Either way, if the malign legacy of white colonialism could only stop suppressing their unique forms of Ethnomathematx, who knows what numerical wonders newly-liberated non-white students could achieve, “in this universe or in others”?
A Revolution in Learning
“For me, mathematx is a political statement about reclaiming the persons who have been lost when humans remain at the centre,” says Gutiérrez. It will teach pupils to “recognise the violence that is justified when some are viewed to be more human than others.” Does this mean a vegetable, cereal, or fruit-based world-revolution may one day occur, then? Will today’s sickeningly human-dominated Earth one day instead become the Planet of the Grapes?
Not necessarily, but teaching impressionable youngsters that cabbages can ‘perform’ fractals might help foster political revolution of a different, altogether more humanly Left-wing kind, as it will aid a demented political parallel being drawn by activist teachers between the colonialist exploitation of crops and of non-white indigenous humans alike: “like American Indians who were stripped of their lands and communities and forced to live in boarding schools, plants are yanked from their families and forced to assimilate into Western ways of doing things (e.g, to become suburban gardens).” Yes, this womxn really should work at Kew these days.

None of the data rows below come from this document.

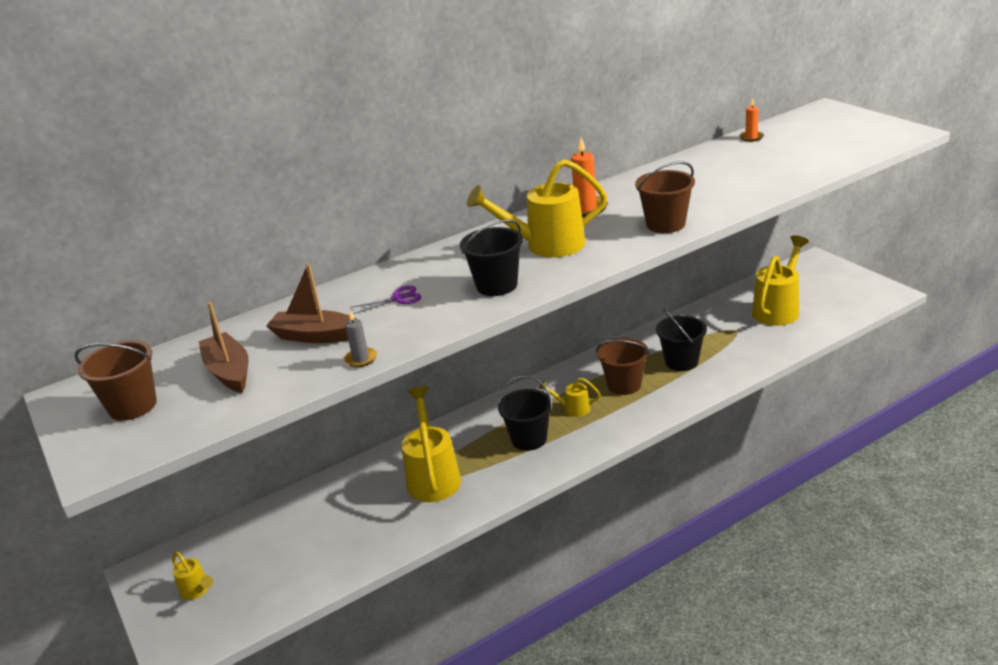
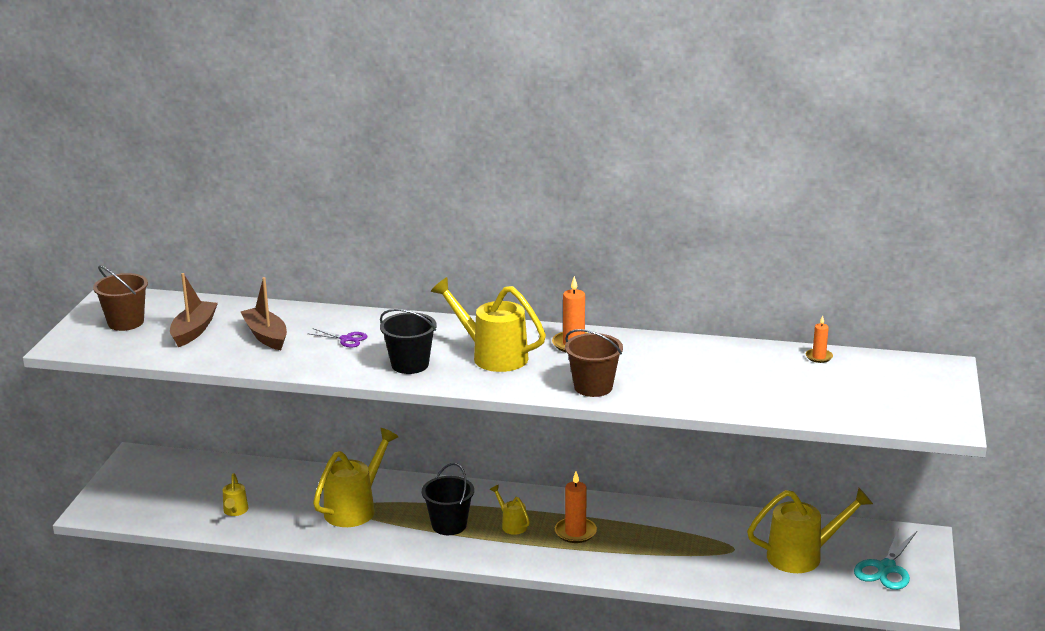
camera: 40 degrees right, 5 degrees down
(197, 591) = (144, 485): yellow watering can -> yellow watering can (235, 511)
(361, 359) = (259, 364): grey candle -> none
(624, 385) = (575, 532): brown bucket -> orange candle
(681, 361) = (647, 544): black bucket -> none
(831, 287) = (886, 568): none -> turquoise scissors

Just like every other subject in our increasingly over-politicised Western curricula, maths too is now evidently due to be subverted into yet another vehicle for Leftist agitprop.
One of the most influential ideas of Judith Butler, the Gender Studies theorist whose work helped inspire Rochelle Gutiérrez in the first place, was that of ‘the politics of parody’, in which an entire existing concept or social institution is forcibly deconstructed by virtue of making a sort of parodic joke out of it, much as the notion of a ‘woman’ can be successfully parodied through the cartoonish figure of a drag-queen – and that is certainly what Butler’s 21st century Latinx disciple has helped develop here, a mere parody of the concept of maths.
The final section of Gutiérrez’s 2017 paper specifically suggests children be ‘un-taught’ any actual maths they might come to school already knowing, or as she prefers to frame it, “students would have opportunities to unlearn their epistemological arrogance” in class. And kids who can’t add up should never be chided, as “ignorance might not just be a lack of knowledge but an active refusal to know because it disrupts one’s previous beliefs. If we start early with young learners, it may be easier to disrupt what humans have come to consider normal in the practice of mathematics” – the ability to actually perform it properly in the first place, for instance.
In our species’ strange forthcoming mathematxl future, why do I gain the distinct impression that the correct answer to every sum will ultimately end up being ‘1984’?